There is unlikely to be any significant lessening of the pace and scale of changes in the university sector in the foreseeable future. The practical management import is the premium this places on innovation, creativity, flexibility, and entrepreneurship. All this may, in turn, suggest new mix-and-match modes of governance, operation, financing, internal structures, external relations, etc.

A related challenge is to maintain international competitiveness. While India has been faring remarkably well in the global economic market, Indian universities are falling behind in the global marketplace of ideas. This is true even of the sciences; it is embarrassingly true of the arts and social sciences. I have been witness to this anecdotally over the past decade at seminars, conferences and discussions by the editorial boards of professional academic journals. The impressionistic conclusion is confirmed in the latest compilation of the world's top 200 universities (see Table).

Moreover, India lags not just on global but also on Asian benchmarks. China in particular has made conscious efforts to upgrade its elite institutions to world class centres of excellence. It is impressive to find Beijing ranked 14th in the world and Tsinghua 28th. The first Indian universities to appear on the list are the IITs, at number 57, followed by the IIMs at number 68. There are nine Asian universities outside of China, Hong Kong, and Japan in the top 200, compared to a meagre three Indian. The Jawaharlal Nehru University, New Delhi, just squeaks in joint 183rd, while its equivalent Australian counterpart, the Australian National University (where I used to be a professor), ranks 16th. Prior to ANU, I was a professor at Otago University in New Zealand. Few Indians, even among academics, are likely to know of it, yet it ranks 79th in the world: more than twice as high as JNU.

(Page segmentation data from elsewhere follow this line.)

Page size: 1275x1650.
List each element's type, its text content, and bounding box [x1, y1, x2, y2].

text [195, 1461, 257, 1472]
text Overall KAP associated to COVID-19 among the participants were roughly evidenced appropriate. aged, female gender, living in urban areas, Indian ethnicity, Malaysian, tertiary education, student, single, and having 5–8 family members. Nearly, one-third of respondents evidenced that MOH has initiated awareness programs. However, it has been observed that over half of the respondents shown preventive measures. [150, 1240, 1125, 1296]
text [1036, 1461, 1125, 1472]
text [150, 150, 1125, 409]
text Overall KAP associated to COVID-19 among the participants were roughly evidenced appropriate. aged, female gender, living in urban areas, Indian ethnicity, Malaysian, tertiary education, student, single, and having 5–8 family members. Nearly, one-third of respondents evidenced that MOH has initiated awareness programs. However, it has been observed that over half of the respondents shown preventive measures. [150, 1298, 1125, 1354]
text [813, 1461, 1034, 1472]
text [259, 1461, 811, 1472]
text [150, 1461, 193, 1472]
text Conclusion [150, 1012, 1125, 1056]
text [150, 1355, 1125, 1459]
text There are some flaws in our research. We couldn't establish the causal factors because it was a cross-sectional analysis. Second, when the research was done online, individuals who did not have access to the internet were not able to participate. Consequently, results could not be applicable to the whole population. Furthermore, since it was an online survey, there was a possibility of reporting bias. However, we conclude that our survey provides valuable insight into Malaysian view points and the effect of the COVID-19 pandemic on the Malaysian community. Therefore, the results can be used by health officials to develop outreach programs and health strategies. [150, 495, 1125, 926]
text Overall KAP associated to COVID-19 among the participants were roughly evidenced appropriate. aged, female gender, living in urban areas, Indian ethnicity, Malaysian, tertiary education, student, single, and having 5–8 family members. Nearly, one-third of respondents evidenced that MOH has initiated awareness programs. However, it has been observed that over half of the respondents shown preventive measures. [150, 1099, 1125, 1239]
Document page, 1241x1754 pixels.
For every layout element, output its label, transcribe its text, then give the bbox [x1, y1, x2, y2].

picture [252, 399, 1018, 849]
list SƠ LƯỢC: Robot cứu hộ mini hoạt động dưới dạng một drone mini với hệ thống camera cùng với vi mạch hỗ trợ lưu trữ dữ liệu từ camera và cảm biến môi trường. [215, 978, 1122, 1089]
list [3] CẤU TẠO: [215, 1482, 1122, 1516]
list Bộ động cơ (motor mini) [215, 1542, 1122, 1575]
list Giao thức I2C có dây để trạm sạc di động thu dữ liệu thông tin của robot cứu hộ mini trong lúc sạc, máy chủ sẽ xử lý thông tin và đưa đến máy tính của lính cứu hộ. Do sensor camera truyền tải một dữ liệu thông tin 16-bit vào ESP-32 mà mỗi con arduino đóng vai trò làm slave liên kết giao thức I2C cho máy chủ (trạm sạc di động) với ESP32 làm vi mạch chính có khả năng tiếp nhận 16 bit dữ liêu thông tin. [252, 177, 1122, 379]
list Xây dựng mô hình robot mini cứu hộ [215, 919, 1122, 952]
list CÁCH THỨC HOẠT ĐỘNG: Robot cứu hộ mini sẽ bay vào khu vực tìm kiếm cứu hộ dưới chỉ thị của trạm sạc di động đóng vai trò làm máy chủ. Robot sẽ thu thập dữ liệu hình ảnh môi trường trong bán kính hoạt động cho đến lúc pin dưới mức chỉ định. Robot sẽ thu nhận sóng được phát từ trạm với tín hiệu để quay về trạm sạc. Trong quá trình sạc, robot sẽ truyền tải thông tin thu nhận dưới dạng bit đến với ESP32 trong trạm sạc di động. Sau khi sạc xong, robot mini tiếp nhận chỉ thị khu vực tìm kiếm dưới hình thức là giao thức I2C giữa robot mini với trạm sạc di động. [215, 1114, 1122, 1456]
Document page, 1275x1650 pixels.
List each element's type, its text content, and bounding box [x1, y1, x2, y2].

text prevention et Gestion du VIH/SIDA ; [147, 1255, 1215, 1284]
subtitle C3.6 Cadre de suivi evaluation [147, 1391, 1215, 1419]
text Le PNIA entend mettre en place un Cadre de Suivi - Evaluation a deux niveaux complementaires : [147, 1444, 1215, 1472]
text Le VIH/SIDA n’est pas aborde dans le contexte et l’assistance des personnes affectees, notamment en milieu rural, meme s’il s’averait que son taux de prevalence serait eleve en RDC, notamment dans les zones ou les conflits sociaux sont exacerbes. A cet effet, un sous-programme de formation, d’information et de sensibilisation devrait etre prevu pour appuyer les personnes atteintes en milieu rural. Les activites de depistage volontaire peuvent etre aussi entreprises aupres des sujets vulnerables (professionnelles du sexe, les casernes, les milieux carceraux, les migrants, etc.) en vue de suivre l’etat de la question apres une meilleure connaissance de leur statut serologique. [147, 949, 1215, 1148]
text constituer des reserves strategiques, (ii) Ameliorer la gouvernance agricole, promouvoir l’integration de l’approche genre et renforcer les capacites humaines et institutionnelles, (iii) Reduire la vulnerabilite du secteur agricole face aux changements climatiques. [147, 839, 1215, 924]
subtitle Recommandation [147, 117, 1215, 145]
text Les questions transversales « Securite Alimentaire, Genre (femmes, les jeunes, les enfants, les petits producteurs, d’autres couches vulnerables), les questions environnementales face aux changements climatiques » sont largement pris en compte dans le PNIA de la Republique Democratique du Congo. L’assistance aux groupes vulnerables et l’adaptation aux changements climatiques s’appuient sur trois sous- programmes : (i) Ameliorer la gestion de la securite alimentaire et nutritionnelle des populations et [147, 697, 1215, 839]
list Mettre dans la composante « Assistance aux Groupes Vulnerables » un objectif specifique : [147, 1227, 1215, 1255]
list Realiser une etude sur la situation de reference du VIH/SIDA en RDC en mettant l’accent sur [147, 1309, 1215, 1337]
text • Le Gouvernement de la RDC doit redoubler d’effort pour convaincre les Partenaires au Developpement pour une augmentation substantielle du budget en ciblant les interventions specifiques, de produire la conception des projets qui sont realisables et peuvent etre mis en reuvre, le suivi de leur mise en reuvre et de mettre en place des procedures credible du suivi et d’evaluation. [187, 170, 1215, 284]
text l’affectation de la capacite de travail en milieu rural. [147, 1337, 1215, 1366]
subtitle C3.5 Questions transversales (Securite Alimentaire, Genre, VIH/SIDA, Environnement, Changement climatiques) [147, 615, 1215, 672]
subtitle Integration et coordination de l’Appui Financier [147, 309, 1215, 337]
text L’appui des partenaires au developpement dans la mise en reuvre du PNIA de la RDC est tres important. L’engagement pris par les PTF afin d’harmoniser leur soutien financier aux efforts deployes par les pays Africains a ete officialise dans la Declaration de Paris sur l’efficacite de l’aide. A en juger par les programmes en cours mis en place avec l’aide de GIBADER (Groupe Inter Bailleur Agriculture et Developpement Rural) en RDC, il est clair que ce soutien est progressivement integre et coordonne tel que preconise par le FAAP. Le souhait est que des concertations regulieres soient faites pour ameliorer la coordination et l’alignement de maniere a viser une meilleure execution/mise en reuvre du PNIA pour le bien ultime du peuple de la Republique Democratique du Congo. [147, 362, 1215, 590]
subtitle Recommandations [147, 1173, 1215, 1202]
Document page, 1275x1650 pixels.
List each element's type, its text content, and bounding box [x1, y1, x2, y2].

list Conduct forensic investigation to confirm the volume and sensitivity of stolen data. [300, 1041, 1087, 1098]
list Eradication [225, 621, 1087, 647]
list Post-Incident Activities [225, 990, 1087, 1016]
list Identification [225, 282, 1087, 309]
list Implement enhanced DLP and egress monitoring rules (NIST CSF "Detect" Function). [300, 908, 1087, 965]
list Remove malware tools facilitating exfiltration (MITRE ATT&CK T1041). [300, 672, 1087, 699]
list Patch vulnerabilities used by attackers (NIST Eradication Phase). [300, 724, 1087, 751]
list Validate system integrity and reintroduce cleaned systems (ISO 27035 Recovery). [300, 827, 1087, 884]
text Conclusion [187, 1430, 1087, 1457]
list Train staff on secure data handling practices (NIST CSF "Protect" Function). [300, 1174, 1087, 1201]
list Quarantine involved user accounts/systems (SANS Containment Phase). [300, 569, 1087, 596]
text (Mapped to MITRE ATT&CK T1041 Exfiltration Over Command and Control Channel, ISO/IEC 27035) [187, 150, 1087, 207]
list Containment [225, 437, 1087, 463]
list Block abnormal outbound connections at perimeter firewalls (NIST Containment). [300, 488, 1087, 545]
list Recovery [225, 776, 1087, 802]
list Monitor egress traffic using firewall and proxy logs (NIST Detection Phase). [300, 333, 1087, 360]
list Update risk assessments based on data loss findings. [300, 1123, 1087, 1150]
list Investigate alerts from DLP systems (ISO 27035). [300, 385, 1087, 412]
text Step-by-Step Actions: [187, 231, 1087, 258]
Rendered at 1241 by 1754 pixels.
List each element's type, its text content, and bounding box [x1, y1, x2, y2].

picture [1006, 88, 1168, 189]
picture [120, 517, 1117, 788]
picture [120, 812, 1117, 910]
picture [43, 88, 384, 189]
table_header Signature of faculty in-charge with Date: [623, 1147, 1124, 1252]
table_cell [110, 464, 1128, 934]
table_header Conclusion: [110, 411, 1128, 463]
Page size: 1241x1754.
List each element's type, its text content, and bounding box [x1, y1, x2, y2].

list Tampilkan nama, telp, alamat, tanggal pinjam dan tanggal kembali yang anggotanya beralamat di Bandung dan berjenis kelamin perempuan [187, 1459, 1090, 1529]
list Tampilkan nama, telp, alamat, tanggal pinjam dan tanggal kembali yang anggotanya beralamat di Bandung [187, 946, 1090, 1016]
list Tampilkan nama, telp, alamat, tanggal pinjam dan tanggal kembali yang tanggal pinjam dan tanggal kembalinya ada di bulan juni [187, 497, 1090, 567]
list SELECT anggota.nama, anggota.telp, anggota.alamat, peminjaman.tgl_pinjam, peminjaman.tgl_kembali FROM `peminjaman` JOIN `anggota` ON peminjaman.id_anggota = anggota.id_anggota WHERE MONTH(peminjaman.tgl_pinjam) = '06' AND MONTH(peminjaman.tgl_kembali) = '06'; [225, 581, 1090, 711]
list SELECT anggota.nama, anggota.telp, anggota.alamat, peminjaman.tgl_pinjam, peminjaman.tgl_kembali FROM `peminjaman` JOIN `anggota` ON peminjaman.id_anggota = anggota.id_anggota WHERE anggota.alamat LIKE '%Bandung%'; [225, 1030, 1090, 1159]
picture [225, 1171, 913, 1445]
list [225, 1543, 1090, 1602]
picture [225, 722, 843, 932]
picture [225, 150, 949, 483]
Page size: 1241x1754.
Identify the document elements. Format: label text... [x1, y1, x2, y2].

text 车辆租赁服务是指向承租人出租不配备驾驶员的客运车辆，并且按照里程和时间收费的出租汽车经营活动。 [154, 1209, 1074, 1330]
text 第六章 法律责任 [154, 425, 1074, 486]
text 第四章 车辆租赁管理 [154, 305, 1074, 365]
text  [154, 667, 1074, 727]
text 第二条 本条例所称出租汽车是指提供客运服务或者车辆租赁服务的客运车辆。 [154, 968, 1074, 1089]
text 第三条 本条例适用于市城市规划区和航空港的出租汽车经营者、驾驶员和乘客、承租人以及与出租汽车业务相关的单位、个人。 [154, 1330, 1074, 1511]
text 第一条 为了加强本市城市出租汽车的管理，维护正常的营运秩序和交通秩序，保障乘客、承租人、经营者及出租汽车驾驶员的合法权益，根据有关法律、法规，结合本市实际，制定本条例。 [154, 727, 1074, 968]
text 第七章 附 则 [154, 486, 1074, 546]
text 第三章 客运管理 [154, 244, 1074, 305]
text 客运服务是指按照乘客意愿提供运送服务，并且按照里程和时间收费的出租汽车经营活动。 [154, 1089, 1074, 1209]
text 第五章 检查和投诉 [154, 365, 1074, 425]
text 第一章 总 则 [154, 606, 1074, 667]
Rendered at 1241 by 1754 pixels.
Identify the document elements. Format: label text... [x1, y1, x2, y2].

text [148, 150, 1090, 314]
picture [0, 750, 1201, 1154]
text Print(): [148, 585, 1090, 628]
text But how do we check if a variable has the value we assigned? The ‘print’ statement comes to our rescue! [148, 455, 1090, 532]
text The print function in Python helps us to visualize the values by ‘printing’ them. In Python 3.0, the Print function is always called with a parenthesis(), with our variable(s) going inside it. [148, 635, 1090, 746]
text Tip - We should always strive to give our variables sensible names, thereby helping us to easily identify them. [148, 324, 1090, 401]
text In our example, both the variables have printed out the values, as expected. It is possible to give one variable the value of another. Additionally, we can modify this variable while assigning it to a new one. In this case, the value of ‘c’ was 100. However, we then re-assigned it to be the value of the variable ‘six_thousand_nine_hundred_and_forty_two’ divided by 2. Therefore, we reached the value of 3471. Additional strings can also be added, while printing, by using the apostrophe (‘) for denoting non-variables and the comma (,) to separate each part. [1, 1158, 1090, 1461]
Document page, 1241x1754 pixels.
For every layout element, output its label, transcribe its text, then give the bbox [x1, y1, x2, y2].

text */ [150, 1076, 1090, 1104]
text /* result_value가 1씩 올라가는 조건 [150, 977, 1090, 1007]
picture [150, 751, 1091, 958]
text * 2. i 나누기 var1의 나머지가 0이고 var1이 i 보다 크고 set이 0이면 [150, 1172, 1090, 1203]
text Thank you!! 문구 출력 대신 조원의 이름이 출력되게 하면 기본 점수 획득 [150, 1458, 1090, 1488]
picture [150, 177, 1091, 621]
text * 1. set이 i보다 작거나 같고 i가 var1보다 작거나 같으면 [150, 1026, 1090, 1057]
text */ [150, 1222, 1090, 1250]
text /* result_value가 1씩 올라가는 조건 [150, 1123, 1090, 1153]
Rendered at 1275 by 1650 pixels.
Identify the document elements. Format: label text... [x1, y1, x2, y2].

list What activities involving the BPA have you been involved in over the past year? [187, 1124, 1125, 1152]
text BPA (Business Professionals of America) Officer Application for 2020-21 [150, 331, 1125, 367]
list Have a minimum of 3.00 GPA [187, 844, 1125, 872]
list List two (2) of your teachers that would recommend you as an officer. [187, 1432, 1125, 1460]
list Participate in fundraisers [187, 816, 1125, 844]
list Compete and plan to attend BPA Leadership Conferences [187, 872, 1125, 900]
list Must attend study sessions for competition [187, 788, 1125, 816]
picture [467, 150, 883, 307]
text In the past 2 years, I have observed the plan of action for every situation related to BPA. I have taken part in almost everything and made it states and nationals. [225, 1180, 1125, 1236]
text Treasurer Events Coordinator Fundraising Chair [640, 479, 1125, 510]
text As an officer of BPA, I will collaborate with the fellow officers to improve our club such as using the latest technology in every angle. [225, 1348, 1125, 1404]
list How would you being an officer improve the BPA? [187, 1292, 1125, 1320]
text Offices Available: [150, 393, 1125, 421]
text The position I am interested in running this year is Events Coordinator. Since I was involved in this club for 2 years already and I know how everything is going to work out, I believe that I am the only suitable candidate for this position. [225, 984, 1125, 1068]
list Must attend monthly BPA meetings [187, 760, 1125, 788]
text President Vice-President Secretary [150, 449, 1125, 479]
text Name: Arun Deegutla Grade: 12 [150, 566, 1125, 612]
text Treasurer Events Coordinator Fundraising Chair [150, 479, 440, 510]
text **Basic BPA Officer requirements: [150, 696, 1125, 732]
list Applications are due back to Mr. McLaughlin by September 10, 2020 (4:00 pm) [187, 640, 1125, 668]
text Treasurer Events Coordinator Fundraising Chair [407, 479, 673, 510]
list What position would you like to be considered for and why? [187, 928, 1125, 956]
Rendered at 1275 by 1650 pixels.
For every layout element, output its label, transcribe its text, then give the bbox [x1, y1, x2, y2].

Globalisation creates winners and losers in education as in trade, investment, and economic growth. Talent is in great demand in the global marketplace. Where appropriate structures of incentives have been put in place to reward talent and enterprise through nimble market-responsive mechanisms, universities are becoming a major source of service exports.

Countries where they are both overly regulated and undervalued in social status and economic incentives (for example promotions based primarily on seniority of service), as in India, are the source rather than destination for internationally mobile students. Indian students in their tens of thousands are flooding American, Australian, British, and Canadian universities, paying huge fees that could otherwise fund significant upgrade of the quality of higher education back in India.

If we believe in a knowledge economy and society, then we must invest heavily in higher education as the pivot of modern-day knowledge management. Else we will be mere feeder stations in one-way educational traffic to international destinations. Education is expensive, the alternative much costlier.

(Ramesh Thakur is Senior Vice Rector of the United Nations University and Assistant Secretary-General of the United Nations.)